Activity: Within the listing below, locate all lines containing the word "restaurant". Copy each one.

_ _ _ _ _ _ _

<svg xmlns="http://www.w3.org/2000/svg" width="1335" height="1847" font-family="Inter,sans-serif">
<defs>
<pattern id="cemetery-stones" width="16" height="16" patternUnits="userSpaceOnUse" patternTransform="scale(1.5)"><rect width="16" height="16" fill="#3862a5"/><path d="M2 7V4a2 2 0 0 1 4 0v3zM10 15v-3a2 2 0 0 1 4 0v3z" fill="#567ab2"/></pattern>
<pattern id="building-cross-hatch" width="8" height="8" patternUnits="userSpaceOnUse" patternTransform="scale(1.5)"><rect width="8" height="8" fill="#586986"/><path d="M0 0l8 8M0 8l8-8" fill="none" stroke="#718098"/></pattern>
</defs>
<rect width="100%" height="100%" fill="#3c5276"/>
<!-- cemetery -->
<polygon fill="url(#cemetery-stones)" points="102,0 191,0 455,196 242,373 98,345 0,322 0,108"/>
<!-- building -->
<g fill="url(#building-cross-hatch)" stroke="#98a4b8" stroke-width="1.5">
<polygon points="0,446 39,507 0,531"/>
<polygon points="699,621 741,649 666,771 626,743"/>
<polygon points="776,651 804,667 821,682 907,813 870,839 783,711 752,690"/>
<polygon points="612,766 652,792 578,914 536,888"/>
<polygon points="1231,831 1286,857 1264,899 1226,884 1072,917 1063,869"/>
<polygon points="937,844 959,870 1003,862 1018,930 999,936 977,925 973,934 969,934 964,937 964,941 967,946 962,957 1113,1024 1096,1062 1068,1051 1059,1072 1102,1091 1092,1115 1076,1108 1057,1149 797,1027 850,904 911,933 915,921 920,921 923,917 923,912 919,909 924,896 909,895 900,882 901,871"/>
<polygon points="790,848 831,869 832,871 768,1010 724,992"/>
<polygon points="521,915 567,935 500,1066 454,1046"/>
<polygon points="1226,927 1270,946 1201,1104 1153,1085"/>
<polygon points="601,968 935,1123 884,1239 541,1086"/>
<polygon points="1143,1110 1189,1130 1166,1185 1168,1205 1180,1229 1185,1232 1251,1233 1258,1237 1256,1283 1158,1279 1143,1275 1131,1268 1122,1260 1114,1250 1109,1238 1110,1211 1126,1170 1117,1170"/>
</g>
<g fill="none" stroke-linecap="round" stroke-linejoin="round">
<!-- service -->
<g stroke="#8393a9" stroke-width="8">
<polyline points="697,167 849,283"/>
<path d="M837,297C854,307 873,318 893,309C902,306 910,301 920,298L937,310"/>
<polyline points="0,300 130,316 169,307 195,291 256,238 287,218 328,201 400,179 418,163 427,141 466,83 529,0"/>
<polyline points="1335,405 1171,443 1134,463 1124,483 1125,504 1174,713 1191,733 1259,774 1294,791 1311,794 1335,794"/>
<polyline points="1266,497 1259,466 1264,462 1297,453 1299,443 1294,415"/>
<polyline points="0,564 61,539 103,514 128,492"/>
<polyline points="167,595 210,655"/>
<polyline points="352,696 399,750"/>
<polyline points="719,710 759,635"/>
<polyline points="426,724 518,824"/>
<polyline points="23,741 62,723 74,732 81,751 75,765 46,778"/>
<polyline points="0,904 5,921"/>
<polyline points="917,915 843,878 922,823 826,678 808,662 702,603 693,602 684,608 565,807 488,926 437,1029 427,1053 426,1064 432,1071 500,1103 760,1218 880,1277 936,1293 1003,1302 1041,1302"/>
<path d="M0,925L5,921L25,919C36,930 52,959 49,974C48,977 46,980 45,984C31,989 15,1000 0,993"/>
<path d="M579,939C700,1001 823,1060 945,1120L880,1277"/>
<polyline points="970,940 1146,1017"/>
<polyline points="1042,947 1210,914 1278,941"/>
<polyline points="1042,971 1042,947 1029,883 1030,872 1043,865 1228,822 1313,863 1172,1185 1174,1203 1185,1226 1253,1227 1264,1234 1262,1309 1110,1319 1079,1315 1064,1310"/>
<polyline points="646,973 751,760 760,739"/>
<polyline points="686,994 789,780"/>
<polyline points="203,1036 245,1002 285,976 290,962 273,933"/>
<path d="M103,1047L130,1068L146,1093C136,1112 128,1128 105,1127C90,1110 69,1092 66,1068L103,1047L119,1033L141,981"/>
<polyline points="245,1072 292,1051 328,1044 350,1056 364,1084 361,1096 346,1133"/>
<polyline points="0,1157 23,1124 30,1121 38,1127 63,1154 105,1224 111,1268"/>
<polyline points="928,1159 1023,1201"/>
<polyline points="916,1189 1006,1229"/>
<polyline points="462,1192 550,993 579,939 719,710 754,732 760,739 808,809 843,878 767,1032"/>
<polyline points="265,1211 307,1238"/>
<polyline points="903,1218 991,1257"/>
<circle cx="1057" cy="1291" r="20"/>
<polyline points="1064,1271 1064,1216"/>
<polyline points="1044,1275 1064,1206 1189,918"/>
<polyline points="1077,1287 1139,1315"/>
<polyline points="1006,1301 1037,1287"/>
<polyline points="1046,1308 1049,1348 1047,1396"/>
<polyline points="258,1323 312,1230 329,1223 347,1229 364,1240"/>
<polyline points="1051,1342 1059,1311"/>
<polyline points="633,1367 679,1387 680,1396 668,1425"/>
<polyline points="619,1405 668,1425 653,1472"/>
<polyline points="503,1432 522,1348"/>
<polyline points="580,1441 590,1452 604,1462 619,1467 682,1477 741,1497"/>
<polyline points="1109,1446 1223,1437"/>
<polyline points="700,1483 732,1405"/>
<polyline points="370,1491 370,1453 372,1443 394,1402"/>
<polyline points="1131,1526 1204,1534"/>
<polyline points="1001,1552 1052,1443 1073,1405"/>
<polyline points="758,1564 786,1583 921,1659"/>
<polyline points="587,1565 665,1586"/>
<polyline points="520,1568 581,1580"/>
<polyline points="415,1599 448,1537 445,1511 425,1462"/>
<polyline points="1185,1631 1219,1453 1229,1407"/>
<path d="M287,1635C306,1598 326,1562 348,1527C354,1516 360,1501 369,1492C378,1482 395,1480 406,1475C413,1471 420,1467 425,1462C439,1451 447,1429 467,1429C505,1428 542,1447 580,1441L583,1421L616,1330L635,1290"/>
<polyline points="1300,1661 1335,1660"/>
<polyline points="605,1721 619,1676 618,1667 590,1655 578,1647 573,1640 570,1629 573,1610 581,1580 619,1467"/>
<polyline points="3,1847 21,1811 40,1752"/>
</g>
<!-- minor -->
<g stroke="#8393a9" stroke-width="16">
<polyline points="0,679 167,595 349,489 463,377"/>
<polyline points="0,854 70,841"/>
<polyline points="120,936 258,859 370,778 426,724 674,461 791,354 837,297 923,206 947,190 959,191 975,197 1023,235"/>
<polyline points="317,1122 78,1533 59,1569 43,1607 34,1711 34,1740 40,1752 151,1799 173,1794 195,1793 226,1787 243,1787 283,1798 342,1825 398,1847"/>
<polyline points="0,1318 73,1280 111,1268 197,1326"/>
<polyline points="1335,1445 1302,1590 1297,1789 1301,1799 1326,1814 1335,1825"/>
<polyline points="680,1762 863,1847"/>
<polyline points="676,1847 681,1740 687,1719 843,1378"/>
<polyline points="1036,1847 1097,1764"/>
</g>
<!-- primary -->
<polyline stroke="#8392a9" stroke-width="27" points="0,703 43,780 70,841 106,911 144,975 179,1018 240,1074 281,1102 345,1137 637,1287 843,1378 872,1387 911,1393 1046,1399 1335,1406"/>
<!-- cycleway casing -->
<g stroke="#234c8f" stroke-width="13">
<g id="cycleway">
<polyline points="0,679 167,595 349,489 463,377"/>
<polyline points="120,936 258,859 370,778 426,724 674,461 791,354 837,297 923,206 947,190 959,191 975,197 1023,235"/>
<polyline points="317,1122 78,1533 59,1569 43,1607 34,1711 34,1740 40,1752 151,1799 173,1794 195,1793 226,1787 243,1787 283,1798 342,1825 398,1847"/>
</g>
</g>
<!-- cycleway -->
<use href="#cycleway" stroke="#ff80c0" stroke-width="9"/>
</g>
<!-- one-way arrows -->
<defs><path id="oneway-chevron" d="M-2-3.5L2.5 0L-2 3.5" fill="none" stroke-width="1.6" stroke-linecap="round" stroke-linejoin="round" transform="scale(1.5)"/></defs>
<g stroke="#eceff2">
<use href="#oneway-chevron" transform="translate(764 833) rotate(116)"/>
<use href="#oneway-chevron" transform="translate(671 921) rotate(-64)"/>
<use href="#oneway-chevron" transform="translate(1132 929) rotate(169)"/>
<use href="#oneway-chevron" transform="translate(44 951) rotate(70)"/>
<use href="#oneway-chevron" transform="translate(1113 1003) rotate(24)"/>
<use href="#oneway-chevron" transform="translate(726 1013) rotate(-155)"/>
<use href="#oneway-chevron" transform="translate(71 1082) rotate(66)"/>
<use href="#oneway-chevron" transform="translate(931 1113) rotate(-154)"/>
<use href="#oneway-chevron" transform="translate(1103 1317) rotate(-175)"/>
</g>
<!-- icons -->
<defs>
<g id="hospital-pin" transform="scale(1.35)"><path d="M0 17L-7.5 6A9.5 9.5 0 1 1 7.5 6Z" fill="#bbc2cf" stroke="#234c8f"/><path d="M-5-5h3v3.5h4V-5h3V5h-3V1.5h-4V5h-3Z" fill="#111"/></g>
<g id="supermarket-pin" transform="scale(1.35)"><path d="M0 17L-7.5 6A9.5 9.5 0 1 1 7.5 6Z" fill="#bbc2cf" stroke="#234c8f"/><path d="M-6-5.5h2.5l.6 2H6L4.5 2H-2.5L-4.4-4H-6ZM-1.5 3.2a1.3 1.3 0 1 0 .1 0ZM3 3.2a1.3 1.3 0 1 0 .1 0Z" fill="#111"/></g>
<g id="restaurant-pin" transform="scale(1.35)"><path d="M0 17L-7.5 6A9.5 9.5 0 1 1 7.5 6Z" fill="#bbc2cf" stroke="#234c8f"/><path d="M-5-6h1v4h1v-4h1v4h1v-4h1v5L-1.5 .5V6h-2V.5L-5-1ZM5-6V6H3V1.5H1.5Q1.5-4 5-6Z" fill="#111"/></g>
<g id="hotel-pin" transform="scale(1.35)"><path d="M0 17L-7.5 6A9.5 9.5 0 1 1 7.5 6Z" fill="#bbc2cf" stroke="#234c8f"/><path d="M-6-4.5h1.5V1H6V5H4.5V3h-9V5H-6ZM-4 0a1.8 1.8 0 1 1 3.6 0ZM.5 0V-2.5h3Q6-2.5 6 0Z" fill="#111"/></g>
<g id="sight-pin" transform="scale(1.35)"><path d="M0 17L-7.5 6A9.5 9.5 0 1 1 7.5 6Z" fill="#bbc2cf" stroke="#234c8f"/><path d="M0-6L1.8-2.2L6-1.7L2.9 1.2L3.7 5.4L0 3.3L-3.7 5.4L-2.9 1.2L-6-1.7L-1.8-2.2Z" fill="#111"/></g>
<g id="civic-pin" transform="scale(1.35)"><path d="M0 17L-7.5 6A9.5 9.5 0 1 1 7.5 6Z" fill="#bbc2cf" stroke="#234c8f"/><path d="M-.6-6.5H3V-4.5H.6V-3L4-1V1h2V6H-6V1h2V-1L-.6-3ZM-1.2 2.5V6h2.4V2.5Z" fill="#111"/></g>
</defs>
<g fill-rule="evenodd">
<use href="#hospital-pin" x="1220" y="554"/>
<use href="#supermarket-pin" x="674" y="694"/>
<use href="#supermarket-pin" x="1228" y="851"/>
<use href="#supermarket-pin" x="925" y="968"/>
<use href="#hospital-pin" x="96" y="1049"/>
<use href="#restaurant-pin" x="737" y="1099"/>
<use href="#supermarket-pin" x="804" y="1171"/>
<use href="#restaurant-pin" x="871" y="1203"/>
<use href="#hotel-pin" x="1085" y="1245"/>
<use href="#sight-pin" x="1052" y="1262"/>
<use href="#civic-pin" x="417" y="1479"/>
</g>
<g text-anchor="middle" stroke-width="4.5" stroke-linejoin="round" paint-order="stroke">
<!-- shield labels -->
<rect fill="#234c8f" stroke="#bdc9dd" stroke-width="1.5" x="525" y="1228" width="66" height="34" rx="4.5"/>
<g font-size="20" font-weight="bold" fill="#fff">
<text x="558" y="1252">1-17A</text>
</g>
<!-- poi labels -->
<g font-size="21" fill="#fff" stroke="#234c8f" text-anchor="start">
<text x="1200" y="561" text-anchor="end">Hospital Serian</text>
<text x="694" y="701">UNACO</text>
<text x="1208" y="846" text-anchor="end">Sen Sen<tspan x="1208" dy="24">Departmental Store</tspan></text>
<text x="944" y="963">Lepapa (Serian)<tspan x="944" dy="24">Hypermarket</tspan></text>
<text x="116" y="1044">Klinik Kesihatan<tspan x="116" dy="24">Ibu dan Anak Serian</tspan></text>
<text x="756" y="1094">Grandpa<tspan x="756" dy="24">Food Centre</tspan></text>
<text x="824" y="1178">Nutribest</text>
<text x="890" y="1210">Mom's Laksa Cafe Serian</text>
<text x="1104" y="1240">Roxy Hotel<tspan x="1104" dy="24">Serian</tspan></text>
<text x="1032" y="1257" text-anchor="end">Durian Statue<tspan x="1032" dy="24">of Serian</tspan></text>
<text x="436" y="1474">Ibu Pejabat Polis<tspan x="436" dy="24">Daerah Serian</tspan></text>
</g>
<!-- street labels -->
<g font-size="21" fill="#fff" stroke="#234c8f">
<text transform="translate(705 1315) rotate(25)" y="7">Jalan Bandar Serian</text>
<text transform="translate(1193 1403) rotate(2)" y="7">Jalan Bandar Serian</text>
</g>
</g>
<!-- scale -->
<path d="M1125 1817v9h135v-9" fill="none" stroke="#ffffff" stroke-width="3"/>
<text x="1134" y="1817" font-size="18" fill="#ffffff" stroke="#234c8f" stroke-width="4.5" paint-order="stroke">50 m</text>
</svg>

_ _ _ _ _ _ _

Exercise answer:
<g id="restaurant-pin" transform="scale(1.35)"><path d="M0 17L-7.5 6A9.5 9.5 0 1 1 7.5 6Z" fill="#bbc2cf" stroke="#234c8f"/><path d="M-5-6h1v4h1v-4h1v4h1v-4h1v5L-1.5 .5V6h-2V.5L-5-1ZM5-6V6H3V1.5H1.5Q1.5-4 5-6Z" fill="#111"/></g>
<use href="#restaurant-pin" x="737" y="1099"/>
<use href="#restaurant-pin" x="871" y="1203"/>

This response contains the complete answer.